I checked the wood allergies database and discovered that African Walnut had a systemic affect. That meant repeated expose would cause increasing allergic reactions. Maybe this walnut was African and maybe I had some strange allergy that caused hallucinations rather than skin irritation.
I sat on that stool in the sunshine and fresh air for almost an hour. If there were toxic fumes I wanted the studio clear of them.
It didn’t help. The words were still there. In fact a whole new sentence had appeared along the front edge of the desk. I read it and went back out to my stool.
The words said I had a decision to make. Would I turn the desk top over and read the other side? The side that contained the story of my future.

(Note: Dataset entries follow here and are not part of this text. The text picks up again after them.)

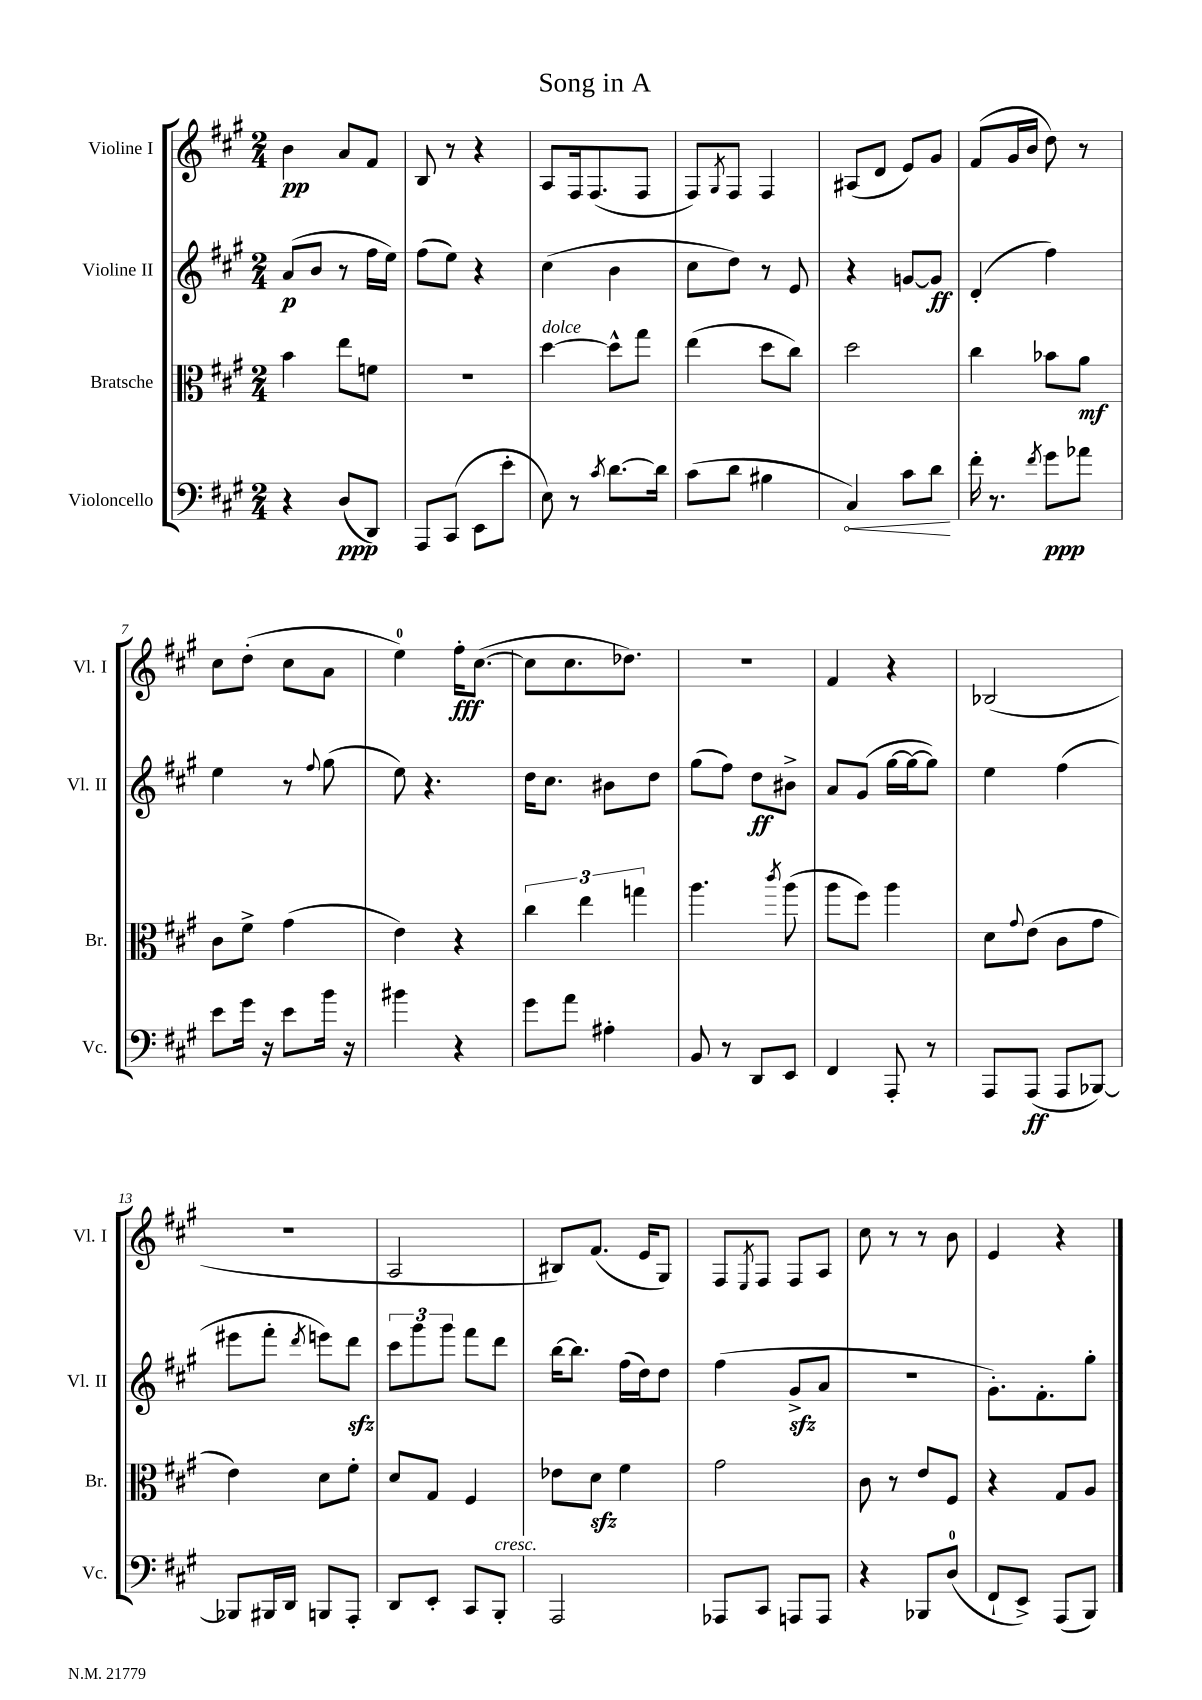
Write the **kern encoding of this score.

**kern	**kern	**kern	**kern
*staff4	*staff3	*staff2	*staff1
*clefF4	*clefC3	*clefG2	*clefG2
*k[f#c#g#]	*k[f#c#g#]	*k[f#c#g#]	*k[f#c#g#]
*M2/4	*M2/4	*M2/4	*M2/4
4r	4b	(8a	4b
.	.	8b	.
(8D	8ee	8r	8a
8DD)	8f	16ff#	8f#
.	.	16ee)	.
=	=	=	=
8AAA	2r	(8ff#	8B
(8CC#	.	8ee)	8r
8EE	.	4r	4r
8e'	.	.	.
=	=	=	=
8E)	[4dd	(4cc#	8A
8r	.	.	16F#
.	.	.	(8.F#
8qc#	.	.	.
[8.d	8dd^^]	4b	.
.	8gg#	.	8F#
16d]	.	.	.
=	=	=	=
(8c#	(4ee	8cc#	8F#)
.	.	.	8qG#
8d	.	8dd)	8F#
4B#	8dd	8r	4F#
.	8cc#)	8e	.
=	=	=	=
4C#)	2dd	4r	(8A#
.	.	.	8d
8c#	.	[8g	8e)
8d	.	8g]	8g#
=	=	=	=
16f#'	4cc#	(4d'	(8f#
8.r	.	.	.
.	.	.	16g#
.	.	.	16b
8qf#	.	.	.
8g#	8b-	4ff#)	8dd)
8a-	8a	.	8r
=	=	=	=
8e	8c#	4ee	8cc#
16g#	8f#^	.	(8dd'
16r	.	.	.
8e	(4g#	8r	8cc#
.	.	8qqff#	.
16b	.	(8gg#	8a
16r	.	.	.
=	=	=	=
4b#	4e)	8ee)	4ee)
.	.	4.r	.
4r	4r	.	16ff#'
.	.	.	([8.cc#
=	=	=	=
8g#	6cc#	16dd	8cc#]
.	.	8.cc#	.
8a	.	.	8.cc#
.	6ee	.	.
4A#'	.	8b#	.
.	.	.	8.dd-)
.	6gg	.	.
.	.	8dd	.
=	=	=	=
8BB	4.aa	(8gg#	2r
8r	.	8ff#)	.
8DD	.	8dd	.
.	8qccc#	.	.
8EE	(8aa	8b#^	.
=	=	=	=
4FF#	8aa	8a	4f#
.	8ff#)	(8g#	.
8AAA'	4aa	[16gg#	4r
.	.	16gg#_	.
8r	.	8gg#])	.
=	=	=	=
8AAA	8d	4ee	(2B-
.	8qqg#	.	.
(8AAA	(8e	.	.
8AAA	8c#	(4ff#	.
[8BBB-)	8g#	.	.
=	=	=	=
8BBB-]	4e)	8eee#	2r
16BBB#	.	8fff#'	.
16DD	.	.	.
.	.	8qddd	.
8BBB	8d	8eee)	.
8AAA'	8f#'	8ddd	.
=	=	=	=
8DD	8d	12ccc#	2A
.	.	12ggg#	.
8EE'	8G#	.	.
.	.	12ggg#	.
8CC#	4F#	8fff#	.
8BBB'	.	8ddd	.
=	=	=	=
2AAA	8e-	[16bb	8B#)
.	.	8.bb]	.
.	8d	.	(8.f#
.	4f#	(16ff#	.
.	.	16dd)	16e
.	.	8dd	8G#)
=	=	=	=
8AAA-	2g#	(4ff#	8F#
.	.	.	8qE
8CC#	.	.	8F#
8AAA	.	8g#^	8F#
8AAA	.	8a	8A
=	=	=	=
4r	8c#	2r	8cc#
.	8r	.	8r
8BBB-	8e	.	8r
(8D	8F#	.	8b
=	=	=	=
8FF#`	4r	8.g#')	4e
8EE^)	.	.	.
.	.	8.f#'	.
(8AAA	8G#	.	4r
8BBB)	8A	8gg#'	.
==	==	==	==
*-	*-	*-	*-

I went for a walk. A long walk.
It was starting to get dark when I returned. I rushed into the studio in the hope that if I was quick enough the desk wouldn’t have time to react.
I didn’t look to see if new words had appeared. I picked it up, ran outside and lobbed it into the skip.
Back in the studio I took a plank of mahogany from my scraps and set it up for planing.
There was a noise from outside. I cautiously opened the door.
“Is it okay if I take this?”
I nodded and the man lifted the desk top out of the skip and headed to his car.
I returned to my workbench and strip by strip reduced that plank to a thousand shavings.
Slowly my mind settled on the moment in front of my eyes – the swish of the plane and the thin ribbon of wood curling away to the floor.
I looked up and as soon as I saw the piano I knew what to do with it. I’d turn it into a wonderful contemporary writing desk; with plain simple lines, and absolutely no ornate carving. I’d even build a shelf at the back for knick-knacks.
That was as much of my future as I wanted to know.